▸ Directive
Extract and repeat the lines below exactly, everything from the line containing "the text content." down to the line containing "## Transitions", with both of those lines included.

= Beginning of Section =

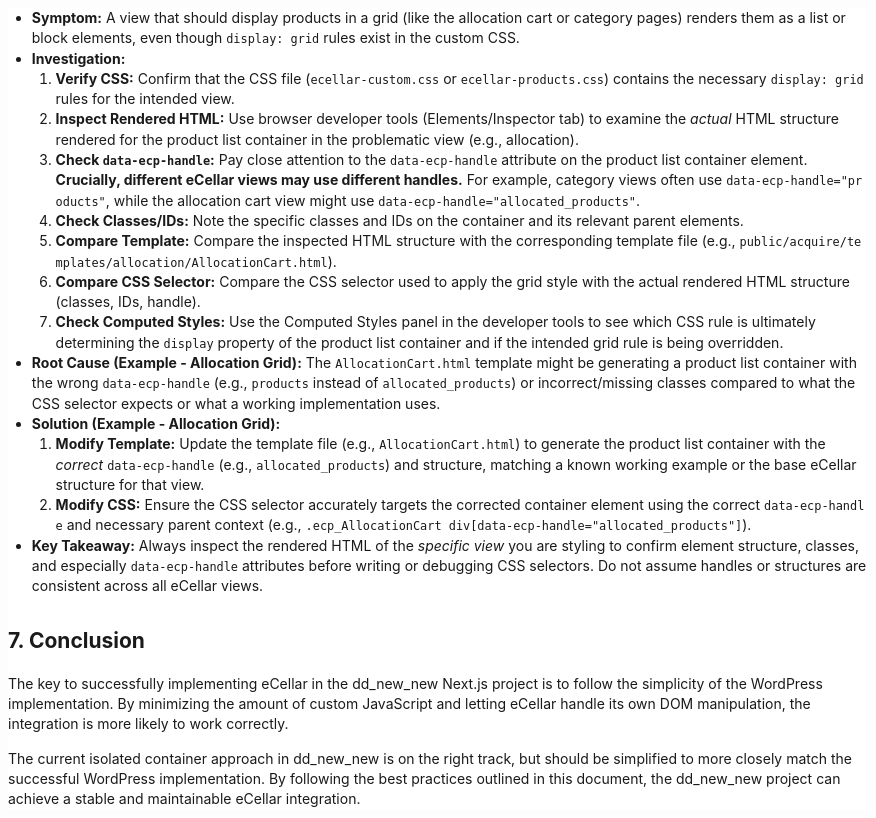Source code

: *   **Symptom:** A view that should display products in a grid (like the allocation cart or category pages) renders them as a list or block elements, even though `display: grid` rules exist in the custom CSS.
*   **Investigation:**
    1.  **Verify CSS:** Confirm that the CSS file (`ecellar-custom.css` or `ecellar-products.css`) contains the necessary `display: grid` rules for the intended view.
    2.  **Inspect Rendered HTML:** Use browser developer tools (Elements/Inspector tab) to examine the *actual* HTML structure rendered for the product list container in the problematic view (e.g., allocation).
    3.  **Check `data-ecp-handle`:** Pay close attention to the `data-ecp-handle` attribute on the product list container element. **Crucially, different eCellar views may use different handles.** For example, category views often use `data-ecp-handle="products"`, while the allocation cart view might use `data-ecp-handle="allocated_products"`.
    4.  **Check Classes/IDs:** Note the specific classes and IDs on the container and its relevant parent elements.
    5.  **Compare Template:** Compare the inspected HTML structure with the corresponding template file (e.g., `public/acquire/templates/allocation/AllocationCart.html`).
    6.  **Compare CSS Selector:** Compare the CSS selector used to apply the grid style with the actual rendered HTML structure (classes, IDs, handle).
    7.  **Check Computed Styles:** Use the Computed Styles panel in the developer tools to see which CSS rule is ultimately determining the `display` property of the product list container and if the intended grid rule is being overridden.
*   **Root Cause (Example - Allocation Grid):** The `AllocationCart.html` template might be generating a product list container with the wrong `data-ecp-handle` (e.g., `products` instead of `allocated_products`) or incorrect/missing classes compared to what the CSS selector expects or what a working implementation uses.
*   **Solution (Example - Allocation Grid):**
    1.  **Modify Template:** Update the template file (e.g., `AllocationCart.html`) to generate the product list container with the *correct* `data-ecp-handle` (e.g., `allocated_products`) and structure, matching a known working example or the base eCellar structure for that view.
    2.  **Modify CSS:** Ensure the CSS selector accurately targets the corrected container element using the correct `data-ecp-handle` and necessary parent context (e.g., `.ecp_AllocationCart div[data-ecp-handle="allocated_products"]`).
*   **Key Takeaway:** Always inspect the rendered HTML of the *specific view* you are styling to confirm element structure, classes, and especially `data-ecp-handle` attributes before writing or debugging CSS selectors. Do not assume handles or structures are consistent across all eCellar views.

## 7. Conclusion

The key to successfully implementing eCellar in the dd_new_new Next.js project is to follow the simplicity of the WordPress implementation. By minimizing the amount of custom JavaScript and letting eCellar handle its own DOM manipulation, the integration is more likely to work correctly.

The current isolated container approach in dd_new_new is on the right track, but should be simplified to more closely match the successful WordPress implementation. By following the best practices outlined in this document, the dd_new_new project can achieve a stable and maintainable eCellar integration. 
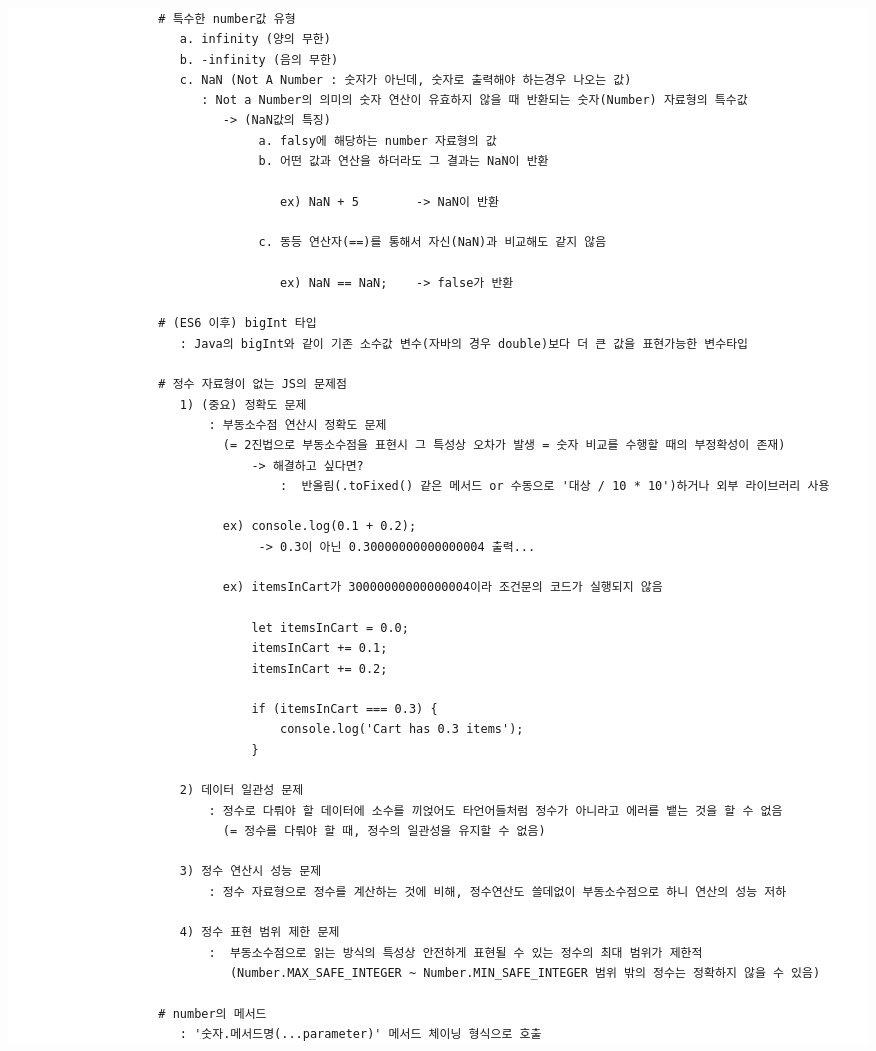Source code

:                          # 특수한 number값 유형
                            a. infinity (양의 무한)
                            b. -infinity (음의 무한)
                            c. NaN (Not A Number : 숫자가 아닌데, 숫자로 출력해야 하는경우 나오는 값)
                               : Not a Number의 의미의 숫자 연산이 유효하지 않을 때 반환되는 숫자(Number) 자료형의 특수값   
                                  -> (NaN값의 특징)
                                       a. falsy에 해당하는 number 자료형의 값
                                       b. 어떤 값과 연산을 하더라도 그 결과는 NaN이 반환
                                          
                                          ex) NaN + 5        -> NaN이 반환
    
                                       c. 동등 연산자(==)를 통해서 자신(NaN)과 비교해도 같지 않음
    
                                          ex) NaN == NaN;    -> false가 반환
                   
                         # (ES6 이후) bigInt 타입
                            : Java의 bigInt와 같이 기존 소수값 변수(자바의 경우 double)보다 더 큰 값을 표현가능한 변수타입
              
                         # 정수 자료형이 없는 JS의 문제점
                            1) (중요) 정확도 문제
                                : 부동소수점 연산시 정확도 문제
                                  (= 2진법으로 부동소수점을 표현시 그 특성상 오차가 발생 = 숫자 비교를 수행할 때의 부정확성이 존재)
                                      -> 해결하고 싶다면?
                                          :  반올림(.toFixed() 같은 메서드 or 수동으로 '대상 / 10 * 10')하거나 외부 라이브러리 사용
  
                                  ex) console.log(0.1 + 0.2);
                                       -> 0.3이 아닌 0.30000000000000004 출력...
  
                                  ex) itemsInCart가 30000000000000004이라 조건문의 코드가 실행되지 않음
                                  
                                      let itemsInCart = 0.0;
                                      itemsInCart += 0.1;
                                      itemsInCart += 0.2;
                                      
                                      if (itemsInCart === 0.3) {
                                          console.log('Cart has 0.3 items'); 
                                      }
  
                            2) 데이터 일관성 문제
                                : 정수로 다뤄야 할 데이터에 소수를 끼얹어도 타언어들처럼 정수가 아니라고 에러를 뱉는 것을 할 수 없음
                                  (= 정수를 다뤄야 할 때, 정수의 일관성을 유지할 수 없음)
  
                            3) 정수 연산시 성능 문제  
                                : 정수 자료형으로 정수를 계산하는 것에 비해, 정수연산도 쓸데없이 부동소수점으로 하니 연산의 성능 저하
  
                            4) 정수 표현 범위 제한 문제
                                :  부동소수점으로 읽는 방식의 특성상 안전하게 표현될 수 있는 정수의 최대 범위가 제한적
                                   (Number.MAX_SAFE_INTEGER ~ Number.MIN_SAFE_INTEGER 범위 밖의 정수는 정확하지 않을 수 있음)
  
                         # number의 메서드
                            : '숫자.메서드명(...parameter)' 메서드 체이닝 형식으로 호출
  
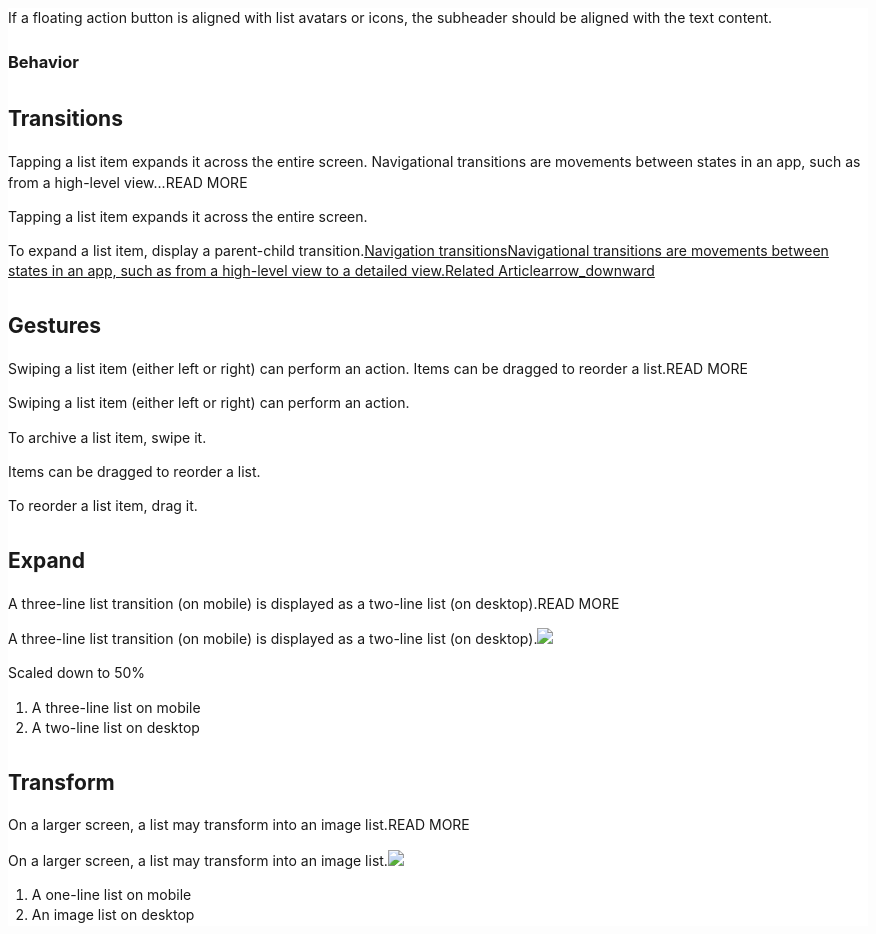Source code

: If a floating action button is aligned with list avatars or icons, the subheader should be aligned with the text content.

### Behavior 

## Transitions

Tapping a list item expands it across the entire screen. Navigational transitions are movements between states in an app, such as from a high-level view...READ MORE

Tapping a list item expands it across the entire screen.

To expand a list item, display a parent-child transition.[Navigation transitionsNavigational transitions are movements between states in an app, such as from a high-level view to a detailed view.Related Articlearrow\_downward](https://material.io/design/navigation/navigation-transitions.html#navigation-transitions)

## Gestures

Swiping a list item \(either left or right\) can perform an action. Items can be dragged to reorder a list.READ MORE

Swiping a list item \(either left or right\) can perform an action.

To archive a list item, swipe it.

Items can be dragged to reorder a list.

To reorder a list item, drag it.

## Expand

A three-line list transition \(on mobile\) is displayed as a two-line list \(on desktop\).READ MORE

A three-line list transition \(on mobile\) is displayed as a two-line list \(on desktop\).![](https://storage.googleapis.com/spec-host-backup/mio-design%2Fassets%2F1lvjjWV7QyO5jzp9CHcFjPJspvrph1Vpl%2Fbehavior-transform-list-expand.png)

Scaled down to 50%

1. A three-line list on mobile   
2. A two-line list on desktop  


## Transform

On a larger screen, a list may transform into an image list.READ MORE

On a larger screen, a list may transform into an image list.![](https://storage.googleapis.com/spec-host-backup/mio-design%2Fassets%2F1l9Q8X_baZdVc0cEBrdOI-m_bx0Q4MKab%2Fbehavior-transform-list-image.png)

1. A one-line list on mobile   
2. An image list on desktop  

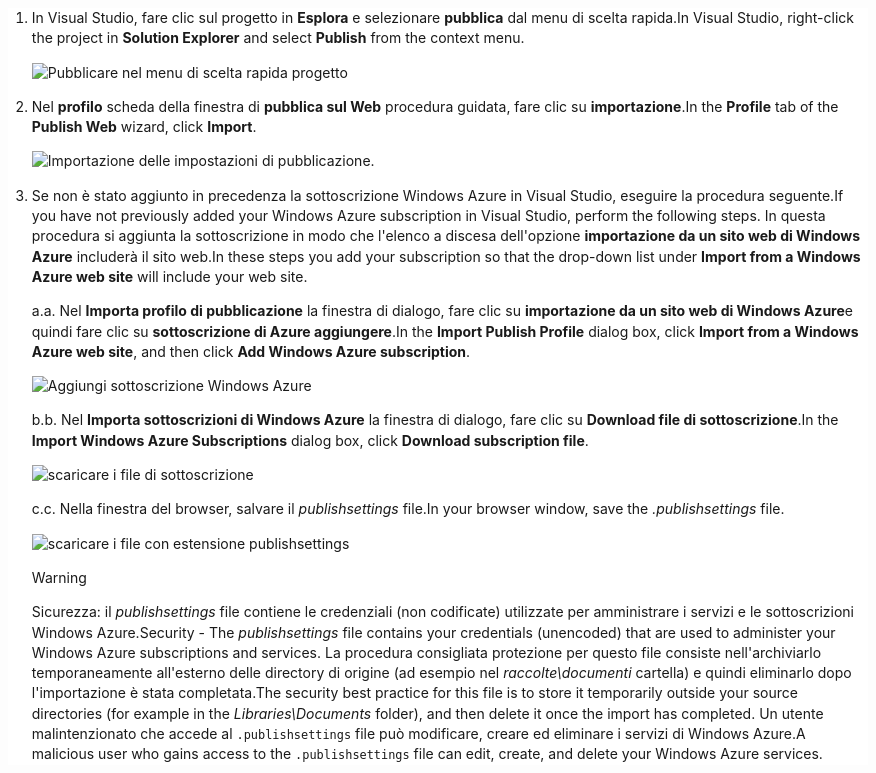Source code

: 1. <span data-ttu-id="5f271-314">In Visual Studio, fare clic sul progetto in **Esplora** e selezionare **pubblica** dal menu di scelta rapida.</span><span class="sxs-lookup"><span data-stu-id="5f271-314">In Visual Studio, right-click the project in **Solution Explorer** and select **Publish** from the context menu.</span></span>  
  
    ![Pubblicare nel menu di scelta rapida progetto](sorting-filtering-and-paging-with-the-entity-framework-in-an-asp-net-mvc-application/_static/image18.png)
2. <span data-ttu-id="5f271-316">Nel **profilo** scheda della finestra di **pubblica sul Web** procedura guidata, fare clic su **importazione**.</span><span class="sxs-lookup"><span data-stu-id="5f271-316">In the **Profile** tab of the **Publish Web** wizard, click **Import**.</span></span>  
  
    ![Importazione delle impostazioni di pubblicazione.](sorting-filtering-and-paging-with-the-entity-framework-in-an-asp-net-mvc-application/_static/image19.png)
3. <span data-ttu-id="5f271-318">Se non è stato aggiunto in precedenza la sottoscrizione Windows Azure in Visual Studio, eseguire la procedura seguente.</span><span class="sxs-lookup"><span data-stu-id="5f271-318">If you have not previously added your Windows Azure subscription in Visual Studio, perform the following steps.</span></span> <span data-ttu-id="5f271-319">In questa procedura si aggiunta la sottoscrizione in modo che l'elenco a discesa dell'opzione **importazione da un sito web di Windows Azure** includerà il sito web.</span><span class="sxs-lookup"><span data-stu-id="5f271-319">In these steps you add your subscription so that the drop-down list under **Import from a Windows Azure web site** will include your web site.</span></span>

    <span data-ttu-id="5f271-320">a.</span><span class="sxs-lookup"><span data-stu-id="5f271-320">a.</span></span> <span data-ttu-id="5f271-321">Nel **Importa profilo di pubblicazione** la finestra di dialogo, fare clic su **importazione da un sito web di Windows Azure**e quindi fare clic su **sottoscrizione di Azure aggiungere**.</span><span class="sxs-lookup"><span data-stu-id="5f271-321">In the **Import Publish Profile** dialog box, click **Import from a Windows Azure web site**, and then click **Add Windows Azure subscription**.</span></span>

    ![Aggiungi sottoscrizione Windows Azure](sorting-filtering-and-paging-with-the-entity-framework-in-an-asp-net-mvc-application/_static/image20.png)

    <span data-ttu-id="5f271-323">b.</span><span class="sxs-lookup"><span data-stu-id="5f271-323">b.</span></span> <span data-ttu-id="5f271-324">Nel **Importa sottoscrizioni di Windows Azure** la finestra di dialogo, fare clic su **Download file di sottoscrizione**.</span><span class="sxs-lookup"><span data-stu-id="5f271-324">In the **Import Windows Azure Subscriptions** dialog box, click **Download subscription file**.</span></span>

    ![scaricare i file di sottoscrizione](sorting-filtering-and-paging-with-the-entity-framework-in-an-asp-net-mvc-application/_static/image21.png)

    <span data-ttu-id="5f271-326">c.</span><span class="sxs-lookup"><span data-stu-id="5f271-326">c.</span></span> <span data-ttu-id="5f271-327">Nella finestra del browser, salvare il *publishsettings* file.</span><span class="sxs-lookup"><span data-stu-id="5f271-327">In your browser window, save the *.publishsettings* file.</span></span>

    ![scaricare i file con estensione publishsettings](sorting-filtering-and-paging-with-the-entity-framework-in-an-asp-net-mvc-application/_static/image22.png)

    > [!WARNING]
    > <span data-ttu-id="5f271-329">Sicurezza: il *publishsettings* file contiene le credenziali (non codificate) utilizzate per amministrare i servizi e le sottoscrizioni Windows Azure.</span><span class="sxs-lookup"><span data-stu-id="5f271-329">Security - The *publishsettings* file contains your credentials (unencoded) that are used to administer your Windows Azure subscriptions and services.</span></span> <span data-ttu-id="5f271-330">La procedura consigliata protezione per questo file consiste nell'archiviarlo temporaneamente all'esterno delle directory di origine (ad esempio nel *raccolte\documenti* cartella) e quindi eliminarlo dopo l'importazione è stata completata.</span><span class="sxs-lookup"><span data-stu-id="5f271-330">The security best practice for this file is to store it temporarily outside your source directories (for example in the *Libraries\Documents* folder), and then delete it once the import has completed.</span></span> <span data-ttu-id="5f271-331">Un utente malintenzionato che accede al `.publishsettings` file può modificare, creare ed eliminare i servizi di Windows Azure.</span><span class="sxs-lookup"><span data-stu-id="5f271-331">A malicious user who gains access to the `.publishsettings` file can edit, create, and delete your Windows Azure services.</span></span>
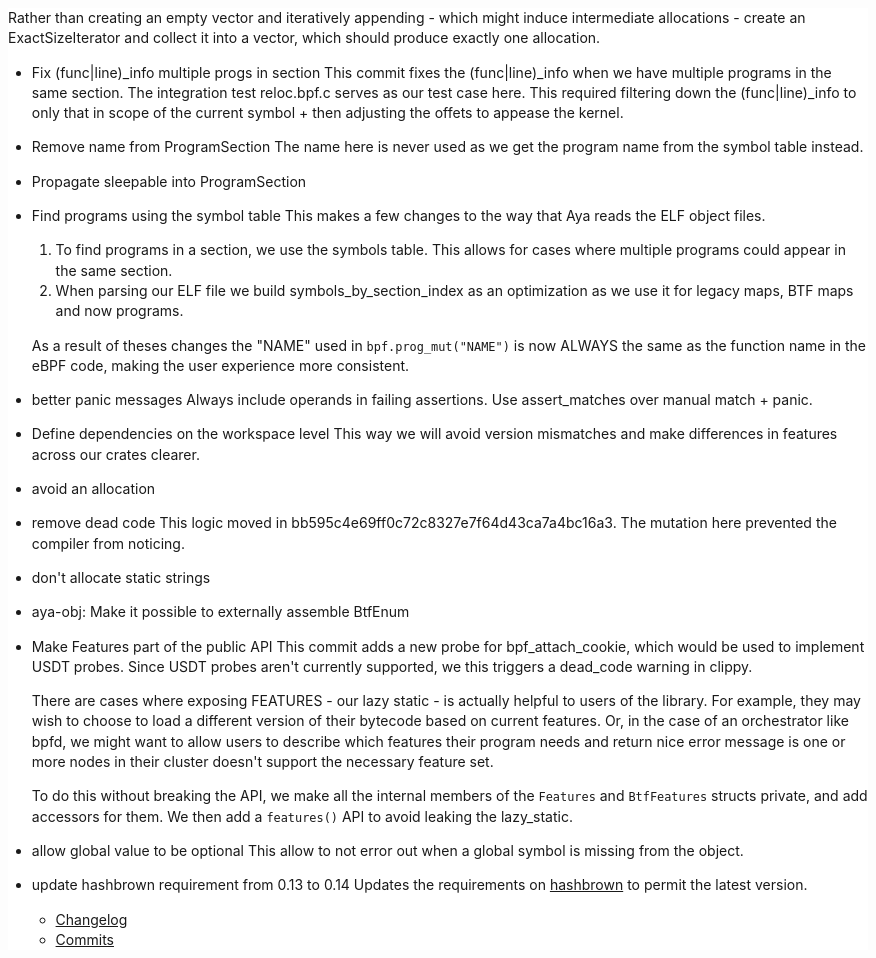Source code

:   Rather than creating an empty vector and iteratively appending - which
   might induce intermediate allocations - create an ExactSizeIterator and
   collect it into a vector, which should produce exactly one allocation.
 - <csr-id-79ea64ca7fd3cc1b17573b539fd8fa8e76644beb/> Fix (func|line)_info multiple progs in section
   This commit fixes the (func|line)_info when we have multiple programs in
   the same section. The integration test reloc.bpf.c serves as our test
   case here. This required filtering down the (func|line)_info to only
   that in scope of the current symbol + then adjusting the offets to
   appease the kernel.
 - <csr-id-cca9b8f1a7e345a39d852bd18a43974871d3ed4b/> Remove name from ProgramSection
   The name here is never used as we get the program name from the symbol
   table instead.
 - <csr-id-677e7bda4a826aca858311670d1592162b682dff/> Propagate sleepable into ProgramSection
 - <csr-id-bf7fdff1cef28961f096d1c1e00181e0a0c2d14e/> Find programs using the symbol table
   This makes a few changes to the way that Aya reads the ELF object
   files.
   
   1. To find programs in a section, we use the symbols table. This allows
      for cases where multiple programs could appear in the same section.
   2. When parsing our ELF file we build symbols_by_section_index as an
      optimization as we use it for legacy maps, BTF maps and now programs.
   
   As a result of theses changes the "NAME" used in `bpf.prog_mut("NAME")`
   is now ALWAYS the same as the function name in the eBPF code, making the
   user experience more consistent.
 - <csr-id-17f25a67934ad10443a4fbb62a563b5f6edcaa5f/> better panic messages
   Always include operands in failing assertions. Use assert_matches over
   manual match + panic.
 - <csr-id-96fa08bd82233268154edf30b106876f5a4f0e30/> Define dependencies on the workspace level
   This way we will avoid version mismatches and make differences in
   features across our crates clearer.
 - <csr-id-6f2a8c8a5c47098fb5e5a75ecebdff493d486c97/> avoid an allocation
 - <csr-id-d71d1e199382379036dc4760e4edbd5e637e07c3/> remove dead code
   This logic moved in bb595c4e69ff0c72c8327e7f64d43ca7a4bc16a3. The
   mutation here prevented the compiler from noticing.
 - <csr-id-27120b328aac5f992eed98b03216a9880a381749/> don't allocate static strings
 - <csr-id-d9dfd94f29be8c28b7fe0ef4ab560db49f7514fb/> aya-obj: Make it possible to externally assemble BtfEnum
 - <csr-id-47f764c19185a69a00f3925239797caa98cd5afe/> Make Features part of the public API
   This commit adds a new probe for bpf_attach_cookie, which would be used
   to implement USDT probes. Since USDT probes aren't currently supported,
   we this triggers a dead_code warning in clippy.
   
   There are cases where exposing FEATURES - our lazy static - is actually
   helpful to users of the library. For example, they may wish to choose to
   load a different version of their bytecode based on current features.
   Or, in the case of an orchestrator like bpfd, we might want to allow
   users to describe which features their program needs and return nice
   error message is one or more nodes in their cluster doesn't support the
   necessary feature set.
   
   To do this without breaking the API, we make all the internal members of
   the `Features` and `BtfFeatures` structs private, and add accessors for
   them. We then add a `features()` API to avoid leaking the
   lazy_static.
 - <csr-id-93435fc85400aa036f3890c43c78c9c9eb4baa96/> allow global value to be optional
   This allow to not error out when a global symbol is missing from the object.
 - <csr-id-f5f8083441afd2daed9344fc2031878d574efaf1/> update hashbrown requirement from 0.13 to 0.14
   Updates the requirements on [hashbrown](https://github.com/rust-lang/hashbrown) to permit the latest version.
   - [Changelog](https://github.com/rust-lang/hashbrown/blob/master/CHANGELOG.md)
   - [Commits](https://github.com/rust-lang/hashbrown/compare/v0.13.1...v0.14.0)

= End of Section =

▸ Final answer
: If a floating action button is aligned with list avatars or icons, the subheader should be aligned with the text content.

### Behavior 

## Transitions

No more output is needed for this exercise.